◆ REQUIRED WORK: All entries need to be written out again exactly, without their pictures.

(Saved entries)
[Start of section]

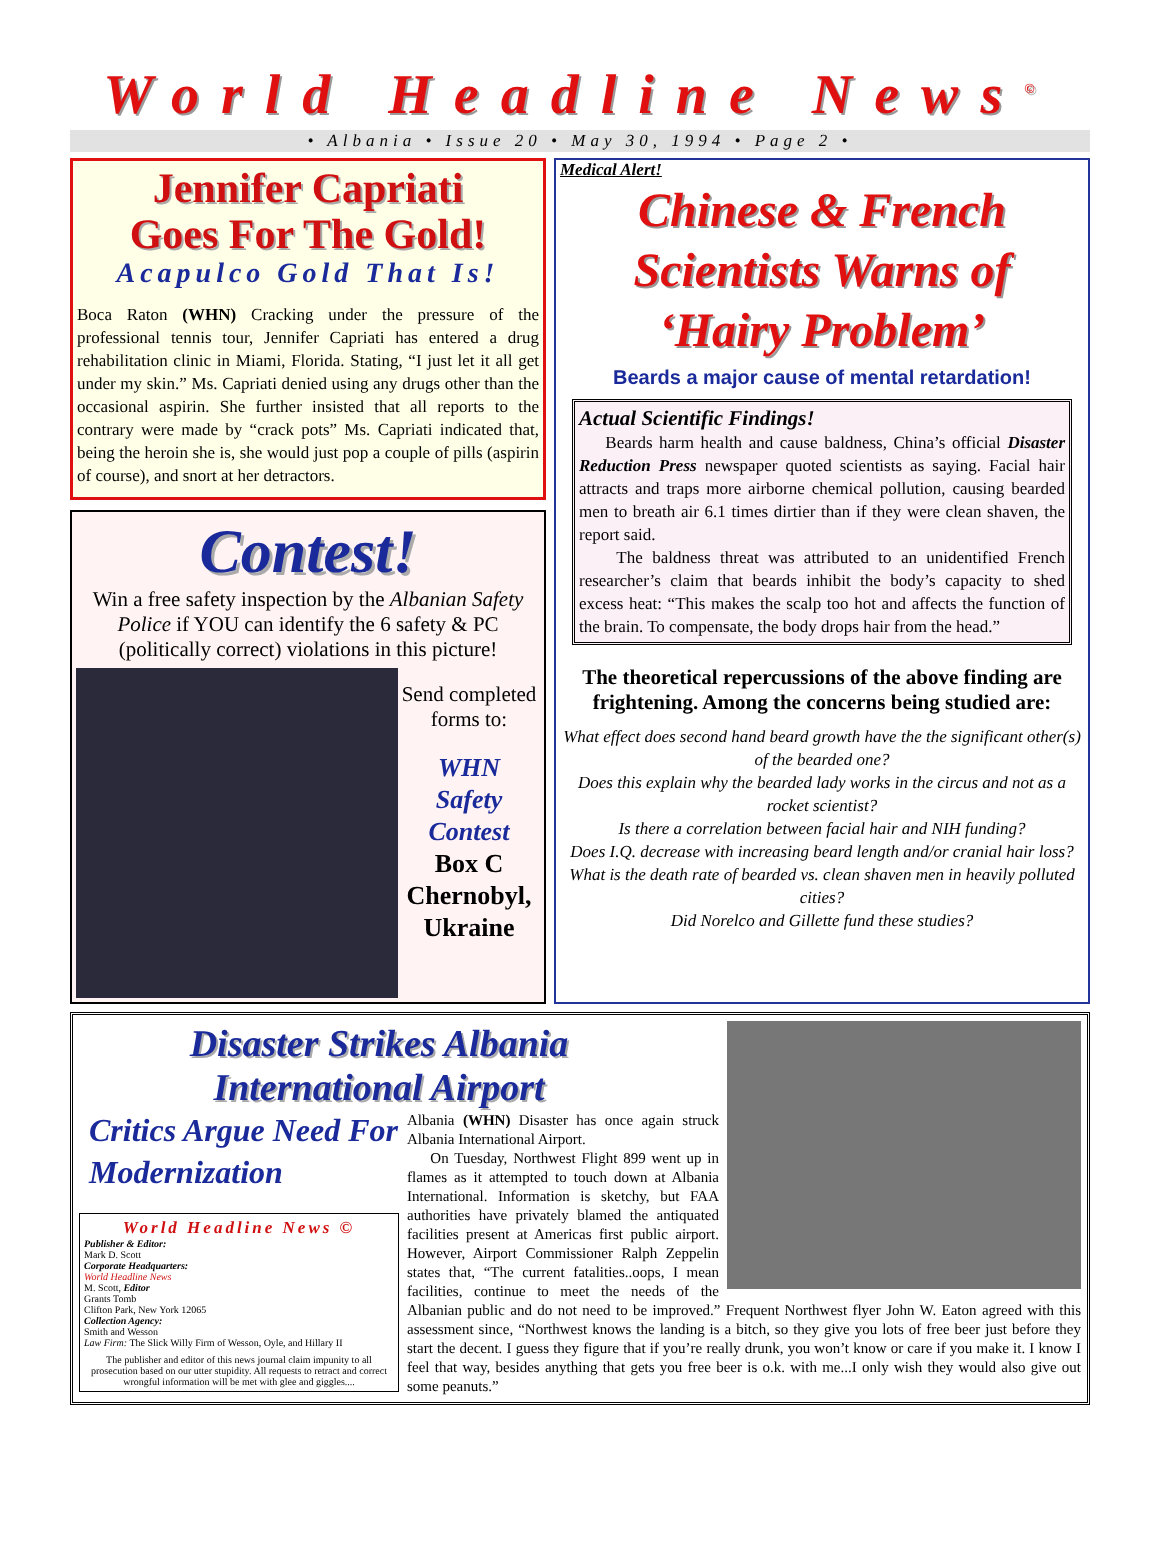World Headline News<sup>©</sup>
• Albania • Issue 20 • May 30, 1994 • Page 2 •
Jennifer Capriati
Goes For The Gold!
Acapulco Gold That Is!
Boca Raton (WHN) Cracking under the pressure of the professional tennis tour, Jennifer Capriati has entered a drug rehabilitation clinic in Miami, Florida. Stating, “I just let it all get under my skin.” Ms. Capriati denied using any drugs other than the occasional aspirin. She further insisted that all reports to the contrary were made by “crack pots” Ms. Capriati indicated that, being the heroin she is, she would just pop a couple of pills (aspirin of course), and snort at her detractors.
Contest!
Win a free safety inspection by the Albanian Safety Police if YOU can identify the 6 safety & PC (politically correct) violations in this picture!
Send completed forms to:
WHN
Safety
Contest
Box C
Chernobyl,
Ukraine
Medical Alert!
Chinese & French
Scientists Warns of
‘Hairy Problem’
Beards a major cause of mental retardation!
Actual Scientific Findings!
Beards harm health and cause baldness, China’s official Disaster Reduction Press newspaper quoted scientists as saying. Facial hair attracts and traps more airborne chemical pollution, causing bearded men to breath air 6.1 times dirtier than if they were clean shaven, the report said.
The baldness threat was attributed to an unidentified French researcher’s claim that beards inhibit the body’s capacity to shed excess heat: “This makes the scalp too hot and affects the function of the brain. To compensate, the body drops hair from the head.”
The theoretical repercussions of the above finding are frightening. Among the concerns being studied are:
What effect does second hand beard growth have the the significant other(s) of the bearded one?
Does this explain why the bearded lady works in the circus and not as a rocket scientist?
Is there a correlation between facial hair and NIH funding?
Does I.Q. decrease with increasing beard length and/or cranial hair loss?
What is the death rate of bearded vs. clean shaven men in heavily polluted cities?
Did Norelco and Gillette fund these studies?
Disaster Strikes Albania
International Airport
Critics Argue Need For Modernization
World Headline News ©
Publisher & Editor:
Mark D. Scott
Corporate Headquarters:
World Headline News
M. Scott, Editor
Grants Tomb
Clifton Park, New York 12065
Collection Agency:
Smith and Wesson
Law Firm: The Slick Willy Firm of Wesson, Oyle, and Hillary II
The publisher and editor of this news journal claim impunity to all prosecution based on our utter stupidity. All requests to retract and correct wrongful information will be met with glee and giggles....
Albania (WHN) Disaster has once again struck Albania International Airport.
On Tuesday, Northwest Flight 899 went up in flames as it attempted to touch down at Albania International. Information is sketchy, but FAA authorities have privately blamed the antiquated facilities present at Americas first public airport. However, Airport Commissioner Ralph Zeppelin states that, “The current fatalities..oops, I mean facilities, continue to meet the needs of the Albanian public and do not need to be improved.” Frequent Northwest flyer John W. Eaton agreed with this assessment since, “Northwest knows the landing is a bitch, so they give you lots of free beer just before they start the decent. I guess they figure that if you’re really drunk, you won’t know or care if you make it. I know I feel that way, besides anything that gets you free beer is o.k. with me...I only wish they would also give out some peanuts.”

[End of section]

◆ YOUR RESPONSE:
World Headline News<sup>©</sup>
• Albania • Issue 20 • May 30, 1994 • Page 2 •
Jennifer Capriati
Goes For The Gold!
Acapulco Gold That Is!
Boca Raton (WHN) Cracking under the pressure of the professional tennis tour, Jennifer Capriati has entered a drug rehabilitation clinic in Miami, Florida. Stating, “I just let it all get under my skin.” Ms. Capriati denied using any drugs other than the occasional aspirin. She further insisted that all reports to the contrary were made by “crack pots” Ms. Capriati indicated that, being the heroin she is, she would just pop a couple of pills (aspirin of course), and snort at her detractors.
Contest!
Win a free safety inspection by the Albanian Safety Police if YOU can identify the 6 safety & PC (politically correct) violations in this picture!
Send completed forms to:
WHN
Safety
Contest
Box C
Chernobyl,
Ukraine
Medical Alert!
Chinese & French
Scientists Warns of
‘Hairy Problem’
Beards a major cause of mental retardation!
Actual Scientific Findings!
Beards harm health and cause baldness, China’s official Disaster Reduction Press newspaper quoted scientists as saying. Facial hair attracts and traps more airborne chemical pollution, causing bearded men to breath air 6.1 times dirtier than if they were clean shaven, the report said.
The baldness threat was attributed to an unidentified French researcher’s claim that beards inhibit the body’s capacity to shed excess heat: “This makes the scalp too hot and affects the function of the brain. To compensate, the body drops hair from the head.”
The theoretical repercussions of the above finding are frightening. Among the concerns being studied are:
What effect does second hand beard growth have the the significant other(s) of the bearded one?
Does this explain why the bearded lady works in the circus and not as a rocket scientist?
Is there a correlation between facial hair and NIH funding?
Does I.Q. decrease with increasing beard length and/or cranial hair loss?
What is the death rate of bearded vs. clean shaven men in heavily polluted cities?
Did Norelco and Gillette fund these studies?
Disaster Strikes Albania
International Airport
Critics Argue Need For Modernization
World Headline News ©
Publisher & Editor:
Mark D. Scott
Corporate Headquarters:
World Headline News
M. Scott, Editor
Grants Tomb
Clifton Park, New York 12065
Collection Agency:
Smith and Wesson
Law Firm: The Slick Willy Firm of Wesson, Oyle, and Hillary II
The publisher and editor of this news journal claim impunity to all prosecution based on our utter stupidity. All requests to retract and correct wrongful information will be met with glee and giggles....
Albania (WHN) Disaster has once again struck Albania International Airport.
On Tuesday, Northwest Flight 899 went up in flames as it attempted to touch down at Albania International. Information is sketchy, but FAA authorities have privately blamed the antiquated facilities present at Americas first public airport. However, Airport Commissioner Ralph Zeppelin states that, “The current fatalities..oops, I mean facilities, continue to meet the needs of the Albanian public and do not need to be improved.” Frequent Northwest flyer John W. Eaton agreed with this assessment since, “Northwest knows the landing is a bitch, so they give you lots of free beer just before they start the decent. I guess they figure that if you’re really drunk, you won’t know or care if you make it. I know I feel that way, besides anything that gets you free beer is o.k. with me...I only wish they would also give out some peanuts.”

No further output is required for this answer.